The post How to size Apache Kafka® clusters for Tiered Storage: Part 2 appeared first on Instaclustr.

]]>
A Kafka performance model for SSDs/EBS, network, I/O, and brokers

In Part 1 of this new series, we explored the question: how do you resize a Kafka cluster (using Solid State Drives [SSDs] for local storage) for producer and consumer workloads on topics with remote Tiered Storage enabled?

Now in Part 2, we’re going to explore a Kafka performance model for SSDs/EBS, network, I/O and brokers!

Not all Apache Kafka® clusters use SSDs (Solid State Drives) for local storage. In fact, some of our biggest Kafka clusters opt for AWS Elastic Block Store (EBS) for local storage instead (they can be SSDs or HDDs [hard disk drives] but connected to Kafka brokers via a network).

The “Elastic” in EBS also gives our customers the ability to resize their NetApp Instaclustr Kafka clusters. I’ve also previously used an EBS-backed Kafka cluster to achieve 19 Billion anomaly checks per day for a massively scalable demonstration application (Anomalia Machina), scaling the “Kongo” (IoT) application on a production cluster, and benchmarking for The Power of Apache Kafka Partitions.

The main difference we now need to include in our Kafka Tiered Storage performance model is that writes to and reads from EBS storage all occur over a network rather than local I/O (so they are similar to remote storage workloads in our Tiered Storage model in that respect).

Continuing the “cheese” theme from the previous blog, let’s try some stretchy “elastic” cheese (fondue)!
(Source: Adobe Stock)

Data lines:
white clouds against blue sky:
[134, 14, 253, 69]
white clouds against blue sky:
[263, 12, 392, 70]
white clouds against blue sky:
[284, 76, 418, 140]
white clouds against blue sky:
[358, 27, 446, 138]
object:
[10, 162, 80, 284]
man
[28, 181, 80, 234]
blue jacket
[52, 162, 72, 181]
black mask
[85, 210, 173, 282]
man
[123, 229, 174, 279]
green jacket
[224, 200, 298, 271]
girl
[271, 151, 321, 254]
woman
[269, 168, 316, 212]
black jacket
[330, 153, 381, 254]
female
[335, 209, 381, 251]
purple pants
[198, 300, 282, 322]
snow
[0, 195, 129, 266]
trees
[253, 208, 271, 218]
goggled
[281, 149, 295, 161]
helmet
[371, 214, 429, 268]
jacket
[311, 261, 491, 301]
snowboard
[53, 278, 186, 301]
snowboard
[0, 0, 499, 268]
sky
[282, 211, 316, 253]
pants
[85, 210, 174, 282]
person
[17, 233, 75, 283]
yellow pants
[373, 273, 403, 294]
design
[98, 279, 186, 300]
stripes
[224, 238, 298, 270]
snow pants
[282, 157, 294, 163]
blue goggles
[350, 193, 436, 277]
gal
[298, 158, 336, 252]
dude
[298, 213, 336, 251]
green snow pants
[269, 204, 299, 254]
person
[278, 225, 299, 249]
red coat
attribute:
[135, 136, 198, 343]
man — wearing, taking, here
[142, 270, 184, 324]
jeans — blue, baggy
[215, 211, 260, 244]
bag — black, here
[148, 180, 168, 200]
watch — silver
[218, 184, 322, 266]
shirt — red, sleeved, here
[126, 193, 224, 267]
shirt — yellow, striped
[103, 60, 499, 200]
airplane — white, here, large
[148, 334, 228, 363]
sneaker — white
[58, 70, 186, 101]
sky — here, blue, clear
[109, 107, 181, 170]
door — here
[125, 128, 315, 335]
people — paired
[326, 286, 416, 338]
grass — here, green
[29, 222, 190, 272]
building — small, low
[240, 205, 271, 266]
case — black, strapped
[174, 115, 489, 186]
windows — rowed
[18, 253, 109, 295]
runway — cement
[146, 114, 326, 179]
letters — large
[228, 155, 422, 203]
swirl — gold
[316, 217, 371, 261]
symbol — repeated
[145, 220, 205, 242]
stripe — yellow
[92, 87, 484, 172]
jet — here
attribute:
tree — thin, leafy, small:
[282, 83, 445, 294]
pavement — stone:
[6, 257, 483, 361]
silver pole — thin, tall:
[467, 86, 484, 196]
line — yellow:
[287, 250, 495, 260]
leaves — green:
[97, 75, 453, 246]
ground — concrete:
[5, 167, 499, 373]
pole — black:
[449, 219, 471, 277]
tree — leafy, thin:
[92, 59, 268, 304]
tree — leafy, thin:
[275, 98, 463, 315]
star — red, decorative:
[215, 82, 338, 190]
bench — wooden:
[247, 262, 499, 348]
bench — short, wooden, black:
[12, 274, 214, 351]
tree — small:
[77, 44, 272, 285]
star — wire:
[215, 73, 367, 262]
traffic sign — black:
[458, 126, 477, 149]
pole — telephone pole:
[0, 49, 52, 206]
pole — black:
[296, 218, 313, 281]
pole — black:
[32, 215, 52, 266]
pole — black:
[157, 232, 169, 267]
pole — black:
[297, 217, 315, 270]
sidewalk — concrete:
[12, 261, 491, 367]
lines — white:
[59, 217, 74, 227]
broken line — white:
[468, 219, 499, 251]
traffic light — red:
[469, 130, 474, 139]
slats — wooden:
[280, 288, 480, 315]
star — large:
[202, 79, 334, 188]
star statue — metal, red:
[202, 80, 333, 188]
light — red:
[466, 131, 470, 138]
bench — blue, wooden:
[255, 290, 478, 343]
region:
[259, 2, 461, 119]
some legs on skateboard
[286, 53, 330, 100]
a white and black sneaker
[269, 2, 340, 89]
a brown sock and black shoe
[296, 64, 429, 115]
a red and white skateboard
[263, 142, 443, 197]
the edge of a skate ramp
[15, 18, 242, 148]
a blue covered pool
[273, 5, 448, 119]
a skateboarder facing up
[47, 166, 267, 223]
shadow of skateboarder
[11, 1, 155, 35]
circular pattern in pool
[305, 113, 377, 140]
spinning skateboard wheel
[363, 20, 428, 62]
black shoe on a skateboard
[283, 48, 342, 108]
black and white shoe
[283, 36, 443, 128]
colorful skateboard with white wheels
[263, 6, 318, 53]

Problems to work on:
1. In the Kafka Tiered Storage article, shorten the paragraph that begins "The main difference we now need" while keeping its main facts.
2. Write the next paragraph of the Kafka Tiered Storage article, picking up after its last line.

Task responses:
1. The Kafka Tiered Storage performance model must now account for EBS. Reads and writes to EBS travel over a network instead of using local I/O, so they resemble the remote storage workloads already in the model.

2.
1. EBS and Tiered Storage enabled

Here’s the amended complete Kafka Tiered Storage model for EBS local storage. I’ve added a new internal component for the total EBS network bandwidth (to and from EBS storage from the Kafka cluster, EBSNet).

The main obvious difference to the previous SSD model is that there’s no load on the cluster I/O anymore (there is no “local” storage attached directly to the Kafka brokers), the new EBS Network load is 5,000 MB/s, and the total Network load has increased to 13,000 MB/s. This is the “default” scenario with a 1,000 MB/s producer workload, fan-out of 3, and an equal split for each type of consumer workload (real-time, delayed, and remote).

2. EBS and Tiered Storage disabled

Now let’s keep the EBS local storage but disable the Tiered Storage for comparison (representing the initial cluster before resizing for tiered remote storage). The producer workload is still 1,000 MB/s, but real-time and delayed consumer workloads have a 50:50 split still resulting in a fan-out of 3.

The EBS Network load has reduced to 4,500 MB/s and the total Network load is 10,500 MB/s.


Comparing cheeses! (Source: Adobe Stock)

3. Comparing SSDs vs. EBS and remote Tiered Storage enabled vs. disabled

Let’s now summarize our findings so far with the following graphs comparing SSD/EBS and remote Tiered Storage enabled and disabled for the default workloads and the x10 remote consumer workloads (see previous blog):

What do we notice?

Naturally, there’s no I/O demand for the EBS scenarios (as local storage is networked). As we noted in the last blog, enabling Tiered Storage for SSDs increases the network bandwidth (+33%), and the absolute network load is higher for the EBS scenarios as everything happens over the network. However, the percentage increase is smaller (+23% for EBS tiered c.f. local).

4. How many brokers does the cluster need?


Which type and how much cheese do you need? (Source: Adobe Stock)

The NetApp Instaclustr Kafka team regularly runs Kafka benchmarks on Kafka clusters composed of different AWS instance types and sizes, so I had a look at the most recent results and discovered a few things that may be relevant for Kafka Tiered Storage modelling and prediction including:

  • A subset of the instance types and sizes that we benchmark are:
    • AWS R6g, large to 2xlarge (2 to 8 vCPUs)
      • These support EBS for the local storage
    • AWS i3 and i3en (xlarge to 2xlarge, 4 to 8 vCPUs)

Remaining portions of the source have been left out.